4 Types of Project Planning Grants and
How to Obtain a Planning Grant Investment in Virginia

Graphic to show the blog title '4 Types of Project Planning Grants: How to Obtain a Planning Grant Investment in Virginia' and also 4 different icons showing the steps for applying for a grant.

on 21 April 2020
  • project planning
  • grants
  • obtain investment

A neighborhood revitalization doesn’t just happen overnight. There are multiple steps included in the process before the work in the neighborhood can even begin. One of those definitive steps is obtaining funding for the project.

Don’t worry, no one will have to set up a lemonade stand to raise funds in order to start! The CDBG Program in Virginia was created in order to aid in the process of identifying community development needs. These needs do not just come from a planner’s evaluation though, the community is also involved to obtain citizen input. There are grants available in Virginia for these types of projects that are provided through Virginia’s Community Development Block Grant (CDBG) Program.

So how exactly is a grant obtained for a neighborhood revitalization project? There is an application of course! If there is a non-entitlement locality (those not receiving a direct HUD allocation) interested in obtaining Planning Grant assistance, that locality will have to complete an application through the Department of Housing and Community Development’s (DHCD) Centralized Application and Management System (CAMS). After the application is submitted, the DHCD will review it and provide a written response to the locality explaining the activities which must be completed within 8 weeks of the response.

Looking to start an application for your next project?
You can register for an account on the DHCD CAMS website at https://dmz1.dhcd.virginia.gov/camsportal/Login.aspx.

There is also a video to assist with the registration process if additional help is needed!

Virginia DHCD CAMS Registration Video Tutorial


Overall, there are 6 categories of planning grants, and they are broken down into two groups:, Pre-Project Planning Grants and Project Planning Grants. The two categories included in Pre-Project Planning Grants are Community Organizing Planning Grants and Community Needs Assessment/Economic Assessment Planning Grants. Those two categories will not be discussed in this blog, but if you are interested in learning more about those two categories, the Virginia DHCD website provides a Planning Grant Fact Sheet to explain them in more detail.


The categories this blog focuses on are the 4 types included in the Project Planning Grants group. Those include:

  • Neighborhood Revitalization/Comprehensive Community Development Planning Grants
  • Business District Revitalization Project Planning Grants
  • Telecommunications Planning Grants
  • Regional Project Planning Grants

The following are particular activities for eligible project planning grants:

  • Gauge stakeholder interest and assist in the promotion of awareness of potential CDBG eligible activities
  • Creation of a amanagement team that includes potential beneficiaries
  • Community Assessments, need analyses, and need prioritization
  • Activation and organization of target area residents and stakeholders
  • Surveys of residents, users, customers, and potential beneficiaries
  • Obtaining easements and user agreements
  • Identify and procure professional assistance as necessary
  • Development of cost estimates and Preliminary Engineering Reports (PERs)
  • Completion of feasibility or market studies

DIFFERENT TYPES OF GRANTS

Project Planning Grants

These grants are available in preparation for a future Community Improvement Grant application and include assistance with needs analysis and prioritization, preliminary design, and strategy development activities. This type of grant can be up to $30,000 or $40,000 with up to $50,000 available for regional prohects.

(Data excerpts)
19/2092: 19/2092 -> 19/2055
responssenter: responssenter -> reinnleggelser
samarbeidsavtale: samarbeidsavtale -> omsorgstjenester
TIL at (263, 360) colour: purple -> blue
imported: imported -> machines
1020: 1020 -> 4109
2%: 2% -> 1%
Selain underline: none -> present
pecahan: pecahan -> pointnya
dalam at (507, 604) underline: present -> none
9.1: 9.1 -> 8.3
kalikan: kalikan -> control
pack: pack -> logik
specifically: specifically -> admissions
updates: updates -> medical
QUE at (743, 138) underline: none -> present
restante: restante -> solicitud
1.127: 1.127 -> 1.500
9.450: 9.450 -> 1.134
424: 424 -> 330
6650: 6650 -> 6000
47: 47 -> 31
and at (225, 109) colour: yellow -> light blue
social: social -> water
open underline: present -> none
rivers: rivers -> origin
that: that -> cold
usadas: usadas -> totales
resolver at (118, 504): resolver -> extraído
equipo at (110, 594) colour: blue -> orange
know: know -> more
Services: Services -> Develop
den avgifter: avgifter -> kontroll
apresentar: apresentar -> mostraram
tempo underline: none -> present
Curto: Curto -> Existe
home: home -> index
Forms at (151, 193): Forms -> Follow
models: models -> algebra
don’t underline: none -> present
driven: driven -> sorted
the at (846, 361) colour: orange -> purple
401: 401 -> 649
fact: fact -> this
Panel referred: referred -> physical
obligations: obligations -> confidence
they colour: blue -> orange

TO DO — In the Virginia planning grants post, how many categories of planning grants are there in total, and into which two groups are they divided?

EXERCISE ANSWER — There are six categories, divided into Pre-Project Planning Grants and Project Planning Grants.